**EXERCISE INSTRUCTIONS:**
Repeat exactly the lines of the records below, starting at the line containing "12: (250, 64, 1.10)" and ending at the line containing "53: (193, 274, 1.21)". Leave the pictures out.

**DATA SHOWN:**
* * *

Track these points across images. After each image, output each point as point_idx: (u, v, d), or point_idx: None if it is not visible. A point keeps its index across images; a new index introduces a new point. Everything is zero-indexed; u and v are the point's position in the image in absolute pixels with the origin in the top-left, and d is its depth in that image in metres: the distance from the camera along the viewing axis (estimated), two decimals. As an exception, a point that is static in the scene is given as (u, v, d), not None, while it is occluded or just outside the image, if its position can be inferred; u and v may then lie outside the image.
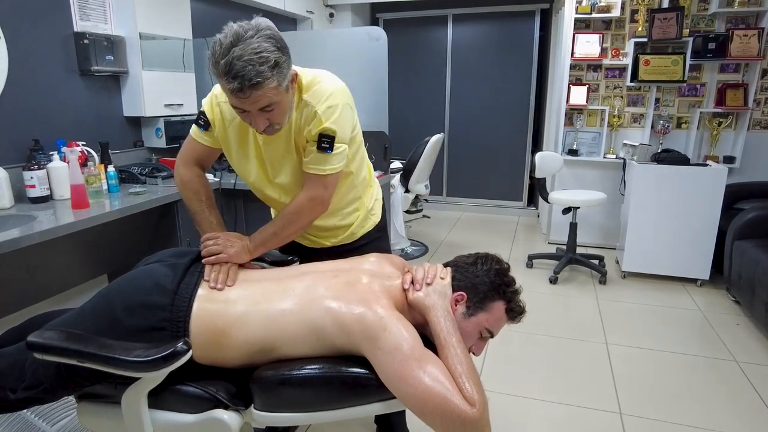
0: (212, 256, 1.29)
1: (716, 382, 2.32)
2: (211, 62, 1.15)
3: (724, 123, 4.00)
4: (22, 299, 2.14)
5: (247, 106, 1.19)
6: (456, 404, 0.96)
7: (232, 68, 1.10)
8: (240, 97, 1.15)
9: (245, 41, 1.11)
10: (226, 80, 1.12)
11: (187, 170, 1.51)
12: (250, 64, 1.10)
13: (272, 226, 1.41)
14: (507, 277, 1.23)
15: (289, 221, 1.40)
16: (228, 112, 1.39)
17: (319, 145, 1.33)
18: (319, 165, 1.35)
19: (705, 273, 3.38)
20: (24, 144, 2.24)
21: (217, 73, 1.14)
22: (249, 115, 1.23)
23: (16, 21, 2.21)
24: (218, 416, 1.10)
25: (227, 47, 1.11)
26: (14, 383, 1.15)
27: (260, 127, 1.25)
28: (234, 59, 1.10)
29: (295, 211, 1.40)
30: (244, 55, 1.10)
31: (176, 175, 1.53)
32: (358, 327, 1.05)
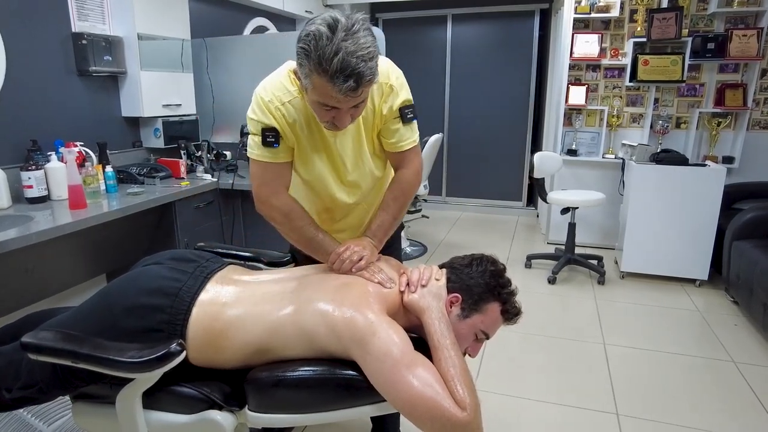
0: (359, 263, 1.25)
1: (714, 383, 2.32)
2: (311, 58, 1.03)
3: (723, 123, 3.99)
4: (19, 300, 2.14)
5: (346, 104, 1.10)
6: (446, 408, 0.96)
7: (347, 66, 1.01)
8: (351, 96, 1.06)
9: (354, 35, 1.02)
10: (336, 78, 1.02)
11: (282, 200, 1.35)
12: (363, 60, 1.02)
13: (386, 214, 1.39)
14: (502, 278, 1.22)
15: (405, 202, 1.40)
16: (289, 114, 1.27)
17: (404, 117, 1.31)
18: (411, 136, 1.35)
19: (704, 273, 3.38)
20: (22, 144, 2.25)
21: (322, 69, 1.02)
22: (335, 112, 1.13)
23: (14, 21, 2.21)
24: (212, 417, 1.10)
25: (339, 42, 1.00)
26: (10, 383, 1.16)
27: (346, 124, 1.18)
28: (348, 55, 1.01)
29: (405, 190, 1.39)
30: (358, 50, 1.02)
31: (271, 211, 1.35)
32: (348, 331, 1.05)
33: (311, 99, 1.14)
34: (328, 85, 1.05)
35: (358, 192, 1.41)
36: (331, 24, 1.02)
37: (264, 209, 1.36)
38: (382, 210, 1.39)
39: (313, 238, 1.35)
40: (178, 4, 2.96)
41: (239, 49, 3.29)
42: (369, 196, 1.47)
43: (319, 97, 1.10)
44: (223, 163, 3.06)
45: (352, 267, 1.24)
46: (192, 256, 1.31)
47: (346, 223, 1.49)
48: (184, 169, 2.87)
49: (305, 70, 1.07)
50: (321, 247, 1.34)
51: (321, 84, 1.06)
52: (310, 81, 1.08)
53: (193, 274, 1.21)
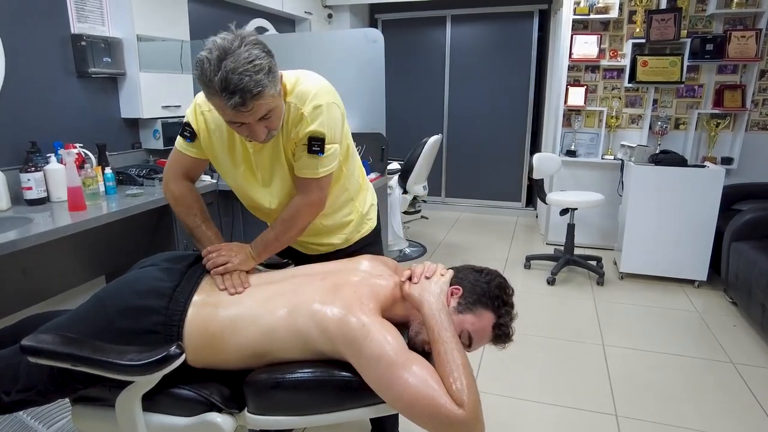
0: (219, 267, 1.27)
1: (712, 384, 2.32)
2: (202, 82, 1.10)
3: (722, 124, 4.00)
4: (18, 302, 2.14)
5: (246, 118, 1.14)
6: (443, 405, 0.95)
7: (230, 83, 1.06)
8: (241, 111, 1.10)
9: (234, 53, 1.06)
10: (224, 96, 1.07)
11: (177, 185, 1.46)
12: (246, 74, 1.06)
13: (272, 232, 1.40)
14: (507, 295, 1.21)
15: (289, 226, 1.40)
16: (212, 121, 1.35)
17: (309, 148, 1.30)
18: (312, 168, 1.33)
19: (702, 274, 3.38)
20: (21, 146, 2.25)
21: (210, 91, 1.09)
22: (247, 127, 1.18)
23: (13, 23, 2.21)
24: (212, 419, 1.10)
25: (216, 62, 1.05)
26: (8, 385, 1.15)
27: (261, 137, 1.20)
28: (228, 73, 1.05)
29: (293, 216, 1.39)
30: (238, 66, 1.05)
31: (166, 191, 1.48)
32: (340, 333, 1.05)
33: (222, 118, 1.21)
34: (220, 103, 1.11)
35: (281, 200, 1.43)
36: (211, 48, 1.08)
37: (164, 190, 1.49)
38: (270, 227, 1.43)
39: (197, 226, 1.45)
40: (177, 5, 2.96)
41: (238, 50, 3.28)
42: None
43: (223, 115, 1.17)
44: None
45: (212, 268, 1.28)
46: (188, 257, 1.32)
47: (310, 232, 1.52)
48: (184, 170, 2.87)
49: (204, 95, 1.14)
50: (202, 238, 1.44)
51: (216, 104, 1.13)
52: (212, 103, 1.15)
53: (187, 274, 1.22)
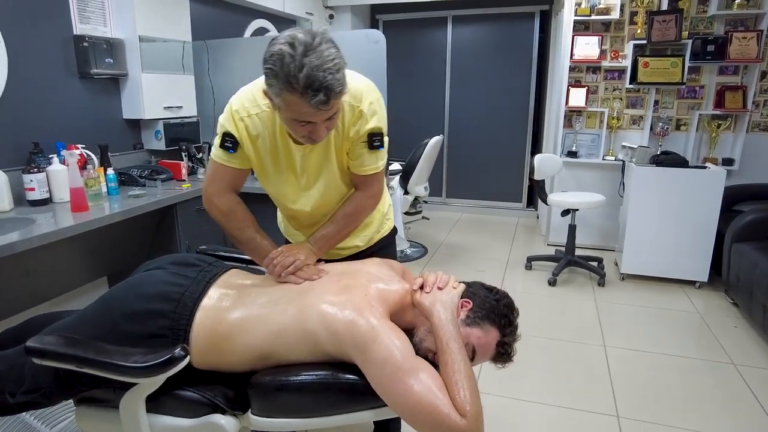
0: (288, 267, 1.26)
1: (714, 385, 2.32)
2: (279, 77, 1.05)
3: (723, 125, 4.00)
4: (21, 303, 2.14)
5: (320, 117, 1.12)
6: (446, 414, 0.96)
7: (315, 80, 1.03)
8: (321, 109, 1.08)
9: (316, 49, 1.04)
10: (307, 94, 1.04)
11: (224, 200, 1.39)
12: (329, 72, 1.04)
13: (333, 226, 1.41)
14: (513, 315, 1.22)
15: (351, 220, 1.42)
16: (253, 126, 1.31)
17: (370, 144, 1.33)
18: (374, 163, 1.36)
19: (703, 275, 3.39)
20: (24, 147, 2.25)
21: (289, 87, 1.05)
22: (310, 127, 1.15)
23: (16, 24, 2.22)
24: (216, 421, 1.10)
25: (301, 58, 1.02)
26: (13, 387, 1.16)
27: (323, 137, 1.19)
28: (314, 70, 1.03)
29: (357, 210, 1.42)
30: (323, 64, 1.03)
31: (212, 209, 1.40)
32: (349, 335, 1.05)
33: (285, 117, 1.15)
34: (299, 101, 1.07)
35: (321, 205, 1.43)
36: (291, 42, 1.04)
37: (207, 206, 1.41)
38: (330, 221, 1.42)
39: (251, 239, 1.39)
40: (179, 6, 2.96)
41: (240, 51, 3.30)
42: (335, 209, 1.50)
43: (292, 114, 1.12)
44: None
45: (282, 271, 1.26)
46: (194, 261, 1.31)
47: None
48: (185, 171, 2.88)
49: (275, 89, 1.09)
50: (258, 249, 1.37)
51: (293, 101, 1.08)
52: (282, 99, 1.10)
53: (196, 279, 1.21)
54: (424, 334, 1.16)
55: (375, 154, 1.35)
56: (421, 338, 1.16)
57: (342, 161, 1.37)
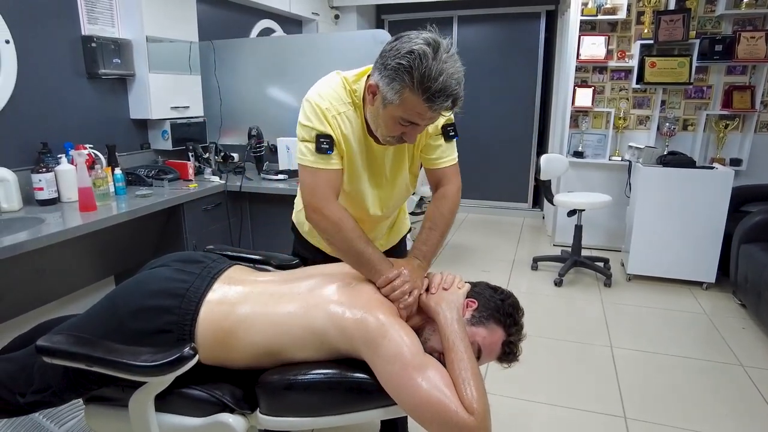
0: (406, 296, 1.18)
1: (722, 387, 2.31)
2: (415, 76, 1.05)
3: (730, 125, 3.98)
4: (30, 301, 2.16)
5: (428, 121, 1.16)
6: (454, 411, 0.96)
7: (449, 87, 1.06)
8: (443, 115, 1.15)
9: (452, 58, 1.07)
10: (438, 98, 1.06)
11: (334, 208, 1.26)
12: (458, 83, 1.08)
13: (437, 232, 1.36)
14: (518, 315, 1.21)
15: (450, 219, 1.41)
16: (344, 124, 1.27)
17: (446, 135, 1.36)
18: (452, 154, 1.40)
19: (711, 276, 3.37)
20: (32, 147, 2.27)
21: (423, 89, 1.05)
22: (409, 128, 1.17)
23: (26, 25, 2.23)
24: (224, 420, 1.10)
25: (440, 64, 1.05)
26: (23, 387, 1.16)
27: (415, 139, 1.24)
28: (450, 77, 1.05)
29: (452, 207, 1.42)
30: (455, 72, 1.07)
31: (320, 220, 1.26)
32: (358, 332, 1.05)
33: (391, 114, 1.14)
34: (423, 103, 1.07)
35: (390, 206, 1.44)
36: (432, 44, 1.05)
37: (315, 217, 1.27)
38: (431, 229, 1.35)
39: (362, 252, 1.23)
40: (186, 6, 2.98)
41: (246, 51, 3.31)
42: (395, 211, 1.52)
43: (404, 113, 1.12)
44: (230, 165, 3.07)
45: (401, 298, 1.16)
46: (199, 258, 1.32)
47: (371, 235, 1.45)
48: (192, 171, 2.89)
49: (398, 85, 1.08)
50: (370, 264, 1.22)
51: (414, 101, 1.08)
52: (400, 96, 1.09)
53: (200, 275, 1.22)
54: (429, 333, 1.16)
55: (451, 144, 1.39)
56: (427, 337, 1.16)
57: (413, 163, 1.40)
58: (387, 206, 1.43)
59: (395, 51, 1.08)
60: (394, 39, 1.12)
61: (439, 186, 1.43)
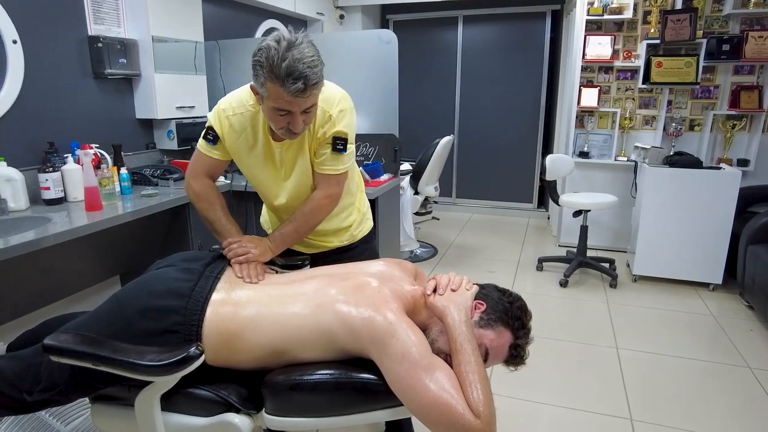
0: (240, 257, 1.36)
1: (729, 389, 2.29)
2: (264, 67, 1.22)
3: (738, 125, 3.95)
4: (36, 300, 2.17)
5: (297, 107, 1.27)
6: (460, 414, 0.95)
7: (295, 70, 1.19)
8: (300, 98, 1.24)
9: (298, 46, 1.21)
10: (288, 81, 1.20)
11: (199, 183, 1.57)
12: (308, 66, 1.20)
13: (291, 225, 1.52)
14: (526, 318, 1.21)
15: (308, 219, 1.53)
16: (238, 123, 1.47)
17: (334, 146, 1.47)
18: (334, 165, 1.49)
19: (718, 277, 3.34)
20: (39, 146, 2.27)
21: (274, 75, 1.20)
22: (289, 117, 1.30)
23: (33, 26, 2.24)
24: (230, 419, 1.11)
25: (284, 51, 1.19)
26: (30, 385, 1.17)
27: (299, 128, 1.33)
28: (295, 62, 1.19)
29: (313, 209, 1.52)
30: (303, 58, 1.20)
31: (188, 189, 1.59)
32: (366, 332, 1.05)
33: (267, 107, 1.30)
34: (280, 89, 1.22)
35: (296, 197, 1.56)
36: (277, 39, 1.22)
37: (185, 188, 1.59)
38: (288, 220, 1.53)
39: (214, 221, 1.54)
40: (192, 6, 2.98)
41: (251, 51, 3.28)
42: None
43: (273, 102, 1.27)
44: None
45: (233, 258, 1.35)
46: (203, 257, 1.34)
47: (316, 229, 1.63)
48: (197, 170, 2.89)
49: (260, 79, 1.25)
50: (220, 233, 1.53)
51: (274, 89, 1.24)
52: (265, 89, 1.25)
53: (204, 274, 1.23)
54: (436, 334, 1.16)
55: (337, 157, 1.48)
56: (434, 338, 1.16)
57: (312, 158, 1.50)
58: (290, 195, 1.56)
59: (253, 52, 1.26)
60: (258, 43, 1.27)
61: (315, 188, 1.54)
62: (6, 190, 2.07)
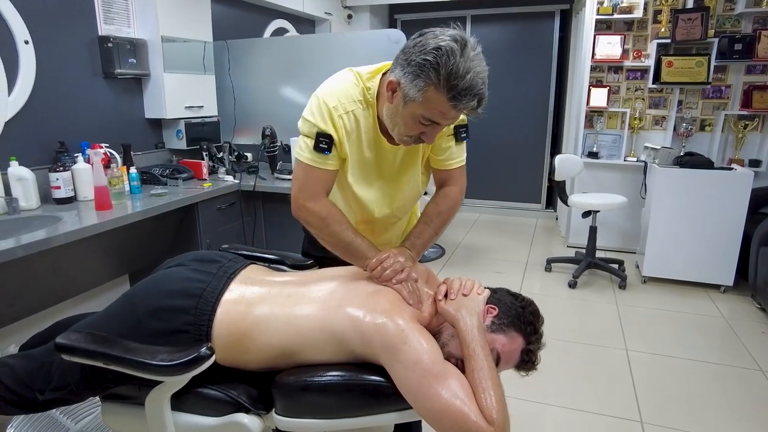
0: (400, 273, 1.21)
1: (740, 392, 2.27)
2: (441, 73, 1.01)
3: (750, 125, 3.90)
4: (46, 299, 2.18)
5: (450, 120, 1.14)
6: (473, 421, 0.94)
7: (475, 87, 1.03)
8: (467, 115, 1.12)
9: (479, 56, 1.04)
10: (464, 97, 1.03)
11: (321, 205, 1.29)
12: (484, 82, 1.05)
13: (431, 228, 1.38)
14: (538, 323, 1.20)
15: (446, 217, 1.41)
16: (349, 124, 1.25)
17: (458, 136, 1.35)
18: (460, 155, 1.39)
19: (729, 279, 3.31)
20: (50, 146, 2.29)
21: (450, 86, 1.02)
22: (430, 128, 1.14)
23: (44, 26, 2.25)
24: (239, 420, 1.10)
25: (468, 63, 1.01)
26: (42, 384, 1.17)
27: (434, 140, 1.20)
28: (476, 76, 1.02)
29: (450, 207, 1.40)
30: (482, 72, 1.04)
31: (307, 215, 1.29)
32: (378, 337, 1.04)
33: (412, 112, 1.11)
34: (447, 102, 1.04)
35: (399, 207, 1.41)
36: (460, 41, 1.02)
37: (301, 213, 1.31)
38: (424, 223, 1.38)
39: (351, 242, 1.27)
40: (201, 6, 2.99)
41: (260, 51, 3.32)
42: (408, 212, 1.50)
43: (426, 111, 1.09)
44: (244, 165, 3.08)
45: (393, 277, 1.19)
46: (215, 257, 1.31)
47: (385, 238, 1.50)
48: (206, 170, 2.90)
49: (422, 82, 1.04)
50: (359, 252, 1.27)
51: (438, 99, 1.05)
52: (423, 94, 1.06)
53: (217, 275, 1.22)
54: (447, 338, 1.15)
55: (461, 146, 1.38)
56: (444, 343, 1.15)
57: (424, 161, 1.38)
58: (395, 206, 1.40)
59: (420, 47, 1.04)
60: (418, 35, 1.07)
61: (443, 186, 1.42)
62: (18, 189, 2.09)
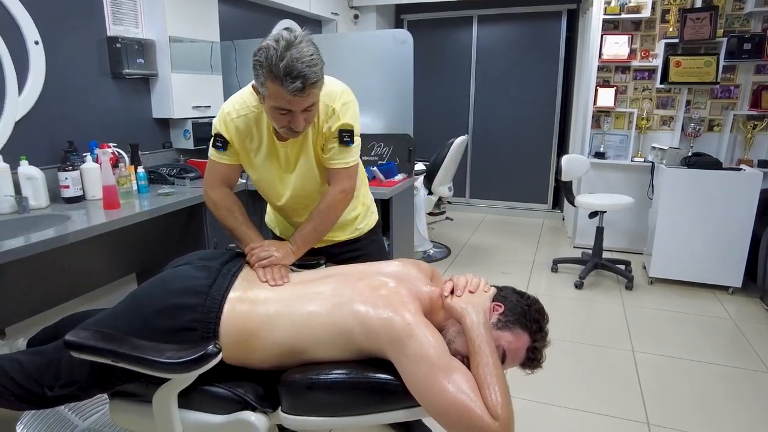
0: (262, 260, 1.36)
1: (749, 394, 2.25)
2: (264, 67, 1.22)
3: (759, 126, 3.87)
4: (55, 297, 2.20)
5: (297, 106, 1.27)
6: (479, 416, 0.95)
7: (293, 69, 1.19)
8: (299, 97, 1.24)
9: (297, 46, 1.20)
10: (286, 80, 1.20)
11: (216, 192, 1.58)
12: (307, 65, 1.20)
13: (309, 224, 1.52)
14: (544, 321, 1.20)
15: (326, 216, 1.53)
16: (243, 125, 1.48)
17: (341, 139, 1.47)
18: (344, 158, 1.50)
19: (737, 280, 3.28)
20: (59, 145, 2.31)
21: (273, 75, 1.21)
22: (290, 116, 1.30)
23: (54, 27, 2.27)
24: (246, 418, 1.11)
25: (282, 51, 1.19)
26: (51, 381, 1.19)
27: (301, 127, 1.33)
28: (293, 61, 1.19)
29: (329, 206, 1.52)
30: (302, 57, 1.20)
31: (207, 199, 1.60)
32: (385, 332, 1.05)
33: (268, 106, 1.30)
34: (279, 88, 1.22)
35: (305, 195, 1.58)
36: (276, 38, 1.21)
37: (204, 198, 1.61)
38: (306, 220, 1.54)
39: (234, 228, 1.55)
40: (208, 7, 3.01)
41: (267, 51, 3.32)
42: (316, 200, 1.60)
43: (274, 101, 1.27)
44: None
45: (257, 262, 1.36)
46: (218, 254, 1.36)
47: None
48: (213, 170, 2.91)
49: (261, 79, 1.26)
50: (241, 238, 1.53)
51: (274, 88, 1.24)
52: (266, 88, 1.26)
53: (221, 272, 1.24)
54: (453, 335, 1.15)
55: (345, 149, 1.49)
56: (450, 339, 1.15)
57: (318, 156, 1.52)
58: (298, 194, 1.58)
59: (253, 53, 1.26)
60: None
61: (329, 184, 1.55)
62: (27, 188, 2.10)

* * *

**ANSWER SPACE:**
12: (250, 64, 1.10)
13: (272, 226, 1.41)
14: (507, 277, 1.23)
15: (289, 221, 1.40)
16: (228, 112, 1.39)
17: (319, 145, 1.33)
18: (319, 165, 1.35)
19: (705, 273, 3.38)
20: (24, 144, 2.24)
21: (217, 73, 1.14)
22: (249, 115, 1.23)
23: (16, 21, 2.21)
24: (218, 416, 1.10)
25: (227, 47, 1.11)
26: (14, 383, 1.15)
27: (260, 127, 1.25)
28: (234, 59, 1.10)
29: (295, 211, 1.40)
30: (244, 55, 1.10)
31: (176, 175, 1.53)
32: (358, 327, 1.05)
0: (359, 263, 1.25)
1: (714, 383, 2.32)
2: (311, 58, 1.03)
3: (723, 123, 3.99)
4: (19, 300, 2.14)
5: (346, 104, 1.10)
6: (446, 408, 0.96)
7: (347, 66, 1.01)
8: (351, 96, 1.06)
9: (354, 35, 1.02)
10: (336, 78, 1.02)
11: (282, 200, 1.35)
12: (363, 60, 1.02)
13: (386, 214, 1.39)
14: (502, 278, 1.22)
15: (405, 202, 1.40)
16: (289, 114, 1.27)
17: (404, 117, 1.31)
18: (411, 136, 1.35)
19: (704, 273, 3.38)
20: (22, 144, 2.25)
21: (322, 69, 1.02)
22: (335, 112, 1.13)
23: (14, 21, 2.21)
24: (212, 417, 1.10)
25: (339, 42, 1.00)
26: (10, 383, 1.16)
27: (346, 124, 1.18)
28: (348, 55, 1.01)
29: (405, 190, 1.39)
30: (358, 50, 1.02)
31: (271, 211, 1.35)
32: (348, 331, 1.05)
33: (311, 99, 1.14)
34: (328, 85, 1.05)
35: (358, 192, 1.41)
36: (331, 24, 1.02)
37: (264, 209, 1.36)
38: (382, 210, 1.39)
39: (313, 238, 1.35)
40: (178, 4, 2.96)
41: (239, 49, 3.29)
42: (369, 196, 1.47)
43: (319, 97, 1.10)
44: (223, 163, 3.06)
45: (352, 267, 1.24)
46: (192, 256, 1.31)
47: (346, 223, 1.49)
48: (184, 169, 2.87)
49: (305, 70, 1.07)
50: (321, 247, 1.34)
51: (321, 84, 1.06)
52: (310, 81, 1.08)
53: (193, 274, 1.21)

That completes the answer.